The implications of the Amendments to the LRA and BCEA and the introduction of the Minimum Wage Bill

Parliament is considering bringing about huge changes to the Labour Relations Act (LRA), the Basic Conditions of Employment Act (BCEA) and introducing the National Minimum Wage Bill. If these changes go ahead, many hard won rights will be taken away from the workers. One of the biggest rights hard fought and hard won; the constitutional right to strike will also be affected. How will these proposed changes affect worker rights?

The right to strike is a powerful tool to ensure that worker demands are heard and given effect to. Strike action is characterised by workers coming together and deciding on a strike action in their workplace. The changes state that unions must first hold a secret ballot in order to go on strike. This means that individual members will decide on whether to go on strike or not. This in effect will take the collective power of workers away.

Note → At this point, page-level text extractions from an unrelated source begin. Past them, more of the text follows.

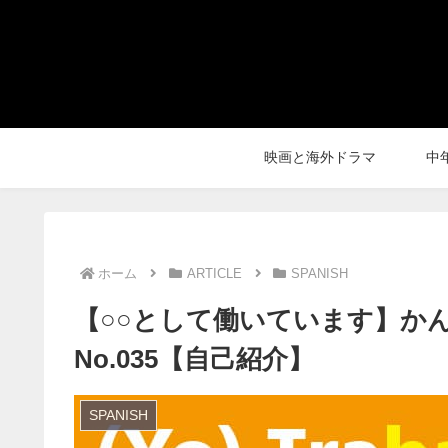
映画と海外ドラマ
中
ホーム
ARTICLE
SPANISH
【○○として働いています】か
No.035【自己紹介】
SPANISH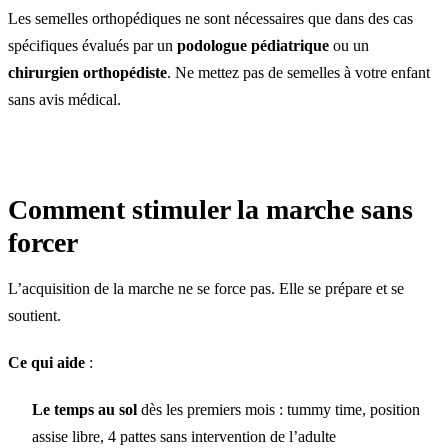
Les semelles orthopédiques ne sont nécessaires que dans des cas
spécifiques évalués par un
podologue pédiatrique
ou un
chirurgien orthopédiste
. Ne mettez pas de semelles à votre enfant
sans avis médical.
Comment stimuler la marche sans
forcer
L’acquisition de la marche ne se force pas. Elle se prépare et se
soutient.
Ce qui aide
:
Le temps au sol
dès les premiers mois : tummy time, position
assise libre, 4 pattes sans intervention de l’adulte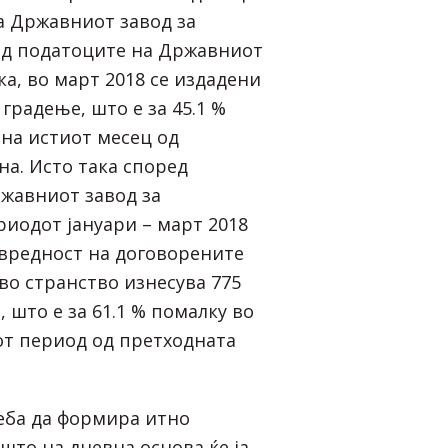
на Државниот завод за
ед податоците на Државниот
ка, во март 2018 се издадени
 градење, што е за 45.1 %
 на истиот месец од
на. Исто така според
жавниот завод за
риодот јануари – март 2018
 вредност на договорените
во странство изнесува 775
, што е за 61.1 % помалку во
от период од претходната
еба да формира итно
што на дневна основа ќе ја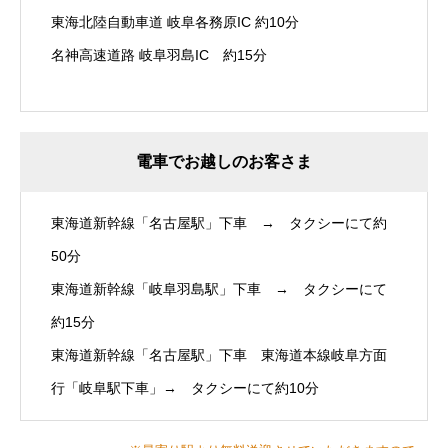
東海北陸自動車道 岐阜各務原IC 約10分
名神高速道路 岐阜羽島IC 約15分
電車でお越しのお客さま
東海道新幹線「名古屋駅」下車 → タクシーにて約
50分
東海道新幹線「岐阜羽島駅」下車 → タクシーにて
約15分
東海道新幹線「名古屋駅」下車 東海道本線岐阜方面
行「岐阜駅下車」→ タクシーにて約10分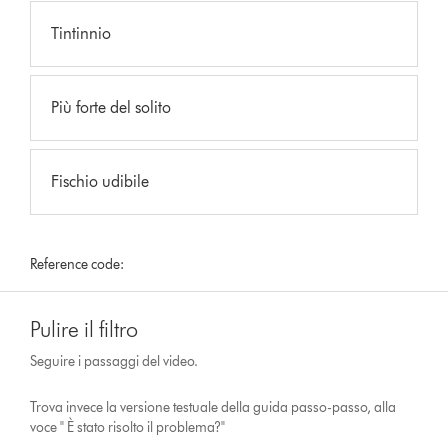
Tintinnio
Più forte del solito
Fischio udibile
Reference code:
Pulire il filtro
Seguire i passaggi del video.
Trova invece la versione testuale della guida passo-passo, alla
voce " È stato risolto il problema?"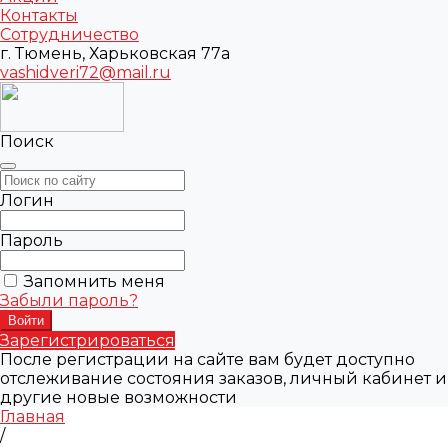
Контакты
Сотрудничество
г. Тюмень, Харьковская 77а
vashidveri72@mail.ru
Поиск
Логин
Пароль
Запомнить меня
Забыли пароль?
Зарегистрироваться
После регистрации на сайте вам будет доступно
отслеживание состояния заказов, личный кабинет и
другие новые возможности
Главная
/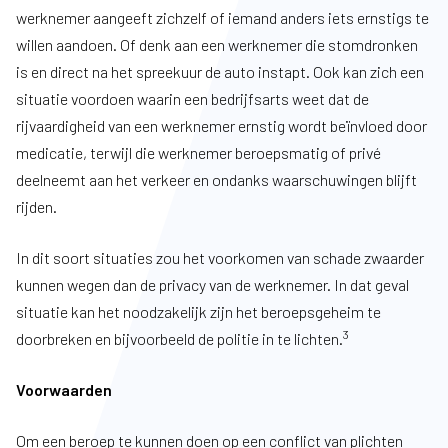
werknemer aangeeft zichzelf of iemand anders iets ernstigs te
willen aandoen. Of denk aan een werknemer die stomdronken
is en direct na het spreekuur de auto instapt. Ook kan zich een
situatie voordoen waarin een bedrijfsarts weet dat de
rijvaardigheid van een werknemer ernstig wordt beïnvloed door
medicatie, terwijl die werknemer beroepsmatig of privé
deelneemt aan het verkeer en ondanks waarschuwingen blijft
rijden.
In dit soort situaties zou het voorkomen van schade zwaarder
kunnen wegen dan de privacy van de werknemer. In dat geval
situatie kan het noodzakelijk zijn het beroepsgeheim te
3
doorbreken en bijvoorbeeld de politie in te lichten.
Voorwaarden
Om een beroep te kunnen doen op een conflict van plichten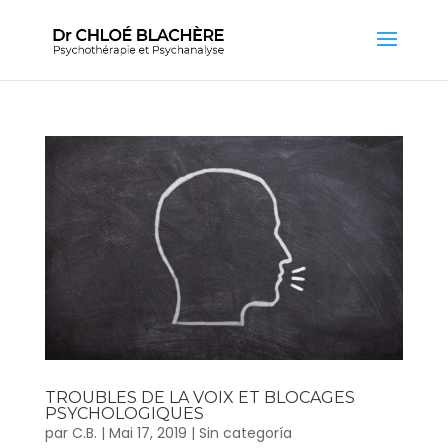
TROUBLES DE LA VOIX ET BLOCAGES
PSYCHOLOGIQUES
par
C.B.
|
Mai 17, 2019
|
Sin categoría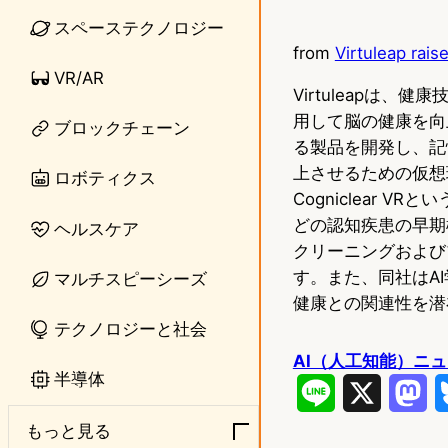
i
a
スペーステクノロジー
from
Virtuleap rais
n
s
VR/AR
e
t
Virtuleapは
用して脳の健康を向上
ブロックチェーン
o
る製品を開発し、記
d
上させるための仮想
ロボティクス
Cogniclear
o
どの認知疾患の早期
ヘルスケア
n
クリーニングおよび
す。また、同社はA
マルチスピーシーズ
健康との関連性を潜
テクノロジーと社会
AI（人工知能）ニ
半導体
L
X
M
i
a
もっと見る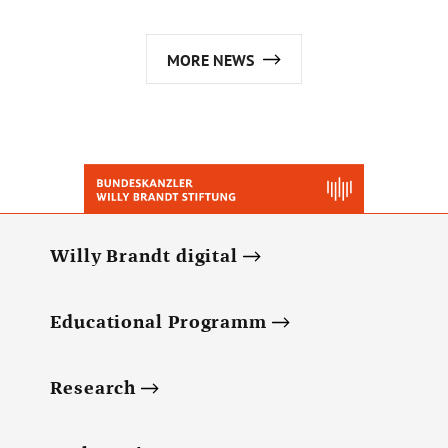
MORE NEWS
Willy Brandt digital
Educational Programm
Research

The CCMA Commissioner will also have to determine whether picketing rules have been set out before it can give a certificate stating that the dispute between the workers and the employer has not been resolved. If there are no picketing rules, the Commissioner of the CCMA will state what it should be and can also say how many workers are allowed to picket.

The LRA amendments also state that the conciliation period on strikes can be extended by another five days which will further delay possible strike action. In this delay employers can get scab workers to replace the striking workers.

The LRA amendments also include that there can be an advisory arbitration to settle disputes. The advisory panel can decide whether a strike should go on or not and will take into account the interest of the public.

Employers can also now apply for interdicts in the Labour Court against unions which means unions can be stopped from continuing with certain action.

All these procedures and amendments to this constitutional right make it harder for workers to go on strike.

The National wage Bill

This Bill sets a minimum hourly rate of R20 p/h. So in effect there is no monthly minimum wage only an hourly wage. If a workers works less than 40 hours a week or flexible hours, this will impact heavily on what wage they finally receive. Farmworkers will receive R18 p/h and domestic workers will receive R15 p/h. Only in 2020 will these workers get the full minimum wage of R20 p/h.

Another problem with these changes are that should a worker not receive the correct wage, the dispute will have to be referred to the CCMA which already has a huge workload. The worker will have to go through conciliation and probably arbitration in order to be paid their salary. The case may end up at the Labour Court for a writ of execution (court order) if the employer fails to comply with the award made by the CCMA in favour of the worker. Workers will face many legal and practical difficulties trying to win a case against an employer not wanting to pay the national wage.

Sectoral determinations Sectoral determinations do not only set minimum wages but also pensions, holiday pay, leave and housing in the case of farmworkers. Under the BCEA, sectoral determinations will be replaced by the Wage Bill. This means that rights and protections such as farmworker accommodation will be taken away.

Although COSATU, Fedusa and Nactu were in agreement on these changes with NEDLAC, the General Industries Workers Union of SA (GIWUSA) came out strongly against these changes.